June 21, 2001|By RUDY YNIGUEZ, Staff Writer

The El Centro City Council approved a final environmental impact report for the western annexation, pre-zone and tentative subdivision maps for 325 new homes to be situated on three parcels but sent other matters back to be resolved.

Despite several concerns by residents who live in the immediate area that the EIR's traffic study is flawed, the vote was unanimous.

The development is envisioned on 162.6 acres on four parcels of land to the west of the city. On three of the parcels would be built the 325 single-family residences. The fourth parcel is slated to remain under agricultural production for the immediate future and no plans for development exist. The area under consideration lies north of Ross Avenue, east of Austin Road, south of an extension of Orange Avenue and west of the Lotus Drain. The projects are the Desert Estates West, with 83 homes on 21.5 acres; Wildflower El Centro, with 115 homes on about 32 acres; and Santa Rosa, with 127 homes on about 40 acres.


On related matters dealing with the subdivision maps, the council sent the matter back to city staff and the developers to work out several issues. Those include how the extension of Orange will be built in the new development to its full 84 feet width without impacting an existing sewage treatment plant, an existing residential driveway, while including curbs, a sidewalk, turn pocket and parkway.

Other issues include specifics on what type of barriers are intended to be used to block off the existing Haskell Drive and Sunset Drive from new traffic and the need for a city park somewhere on the three parcels, not to be combined with a water retention basin. The issue of what to do about the Lotus Canal and Lotus Drain must still be resolved, also.

"Come back with a park that's suitable for the area," said Mayor Cheryl Walker.

Added City Councilman Jack Dunnam: "This council wants to encourage development and would like to see nails driven tomorrow" but the area needs master planning.

In light of those concerns, no actions were taken on the subdivision maps, although the council did approve the first reading of the three pre-zone changes from agriculture to residential.

In other business, the City Council:

· approved the addition of new territory to the Redevelopment Agency project area and its associated final environmental impact report.

· approved the $60,000 sale of city-owned land in the Centerpoint Business Park off Dogwood Road for the development of an inventory business, expected to result in the creation of 10-15 full- and part-time jobs. Total project costs are estimated at $420,000.

· approved the $278,000 sale of a parcel on South Hope Street near Ross to the Association of Retarded Citizens Inc. for use as a 20,000 square-foot office/warehouse. The project would retain about 260 local jobs and create 50 to 60 jobs.

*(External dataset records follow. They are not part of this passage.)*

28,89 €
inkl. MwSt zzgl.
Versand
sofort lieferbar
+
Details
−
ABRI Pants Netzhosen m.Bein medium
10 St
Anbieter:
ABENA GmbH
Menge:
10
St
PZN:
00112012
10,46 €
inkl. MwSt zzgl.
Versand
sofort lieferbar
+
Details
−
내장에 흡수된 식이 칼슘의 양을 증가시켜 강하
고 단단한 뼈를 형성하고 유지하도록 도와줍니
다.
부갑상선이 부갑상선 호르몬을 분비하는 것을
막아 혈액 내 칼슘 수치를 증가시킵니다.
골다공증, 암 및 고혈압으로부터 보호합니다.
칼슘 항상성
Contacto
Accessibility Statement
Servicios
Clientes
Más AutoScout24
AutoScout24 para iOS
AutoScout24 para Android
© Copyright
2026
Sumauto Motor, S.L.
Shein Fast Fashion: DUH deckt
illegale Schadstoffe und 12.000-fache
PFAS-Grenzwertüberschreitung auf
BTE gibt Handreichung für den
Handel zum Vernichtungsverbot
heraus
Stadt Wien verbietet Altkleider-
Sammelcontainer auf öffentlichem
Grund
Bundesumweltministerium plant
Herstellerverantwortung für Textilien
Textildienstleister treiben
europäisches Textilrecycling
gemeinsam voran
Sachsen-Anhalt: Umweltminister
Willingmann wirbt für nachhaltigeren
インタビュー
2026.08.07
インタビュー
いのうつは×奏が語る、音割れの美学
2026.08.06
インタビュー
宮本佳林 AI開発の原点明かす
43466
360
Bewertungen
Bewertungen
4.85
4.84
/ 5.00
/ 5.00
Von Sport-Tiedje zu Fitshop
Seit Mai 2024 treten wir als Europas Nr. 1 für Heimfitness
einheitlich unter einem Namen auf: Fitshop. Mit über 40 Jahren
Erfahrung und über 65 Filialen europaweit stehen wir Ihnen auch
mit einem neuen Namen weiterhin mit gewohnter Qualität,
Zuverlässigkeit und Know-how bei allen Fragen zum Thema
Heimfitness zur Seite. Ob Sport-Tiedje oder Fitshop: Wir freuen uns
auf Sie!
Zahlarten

· approved upgrading the position of recreation supervisor to director of parks and recreation to coincide with the city's search for someone to fill the position.

· granted power to the city manager to approve all grant submissions.

· rescinded its policy regarding notices and posting for land-use issues to only those required by the state. A potential $4,000 yearly could be saved.

· approved reconfiguring Swarthout Park to minimize the impact of baseballs and softballs on local homes. The changes are estimated at $50,000, to be funded by the Simplot settlement.

· set the next budget workshop for 6 p.m. Monday in the city library.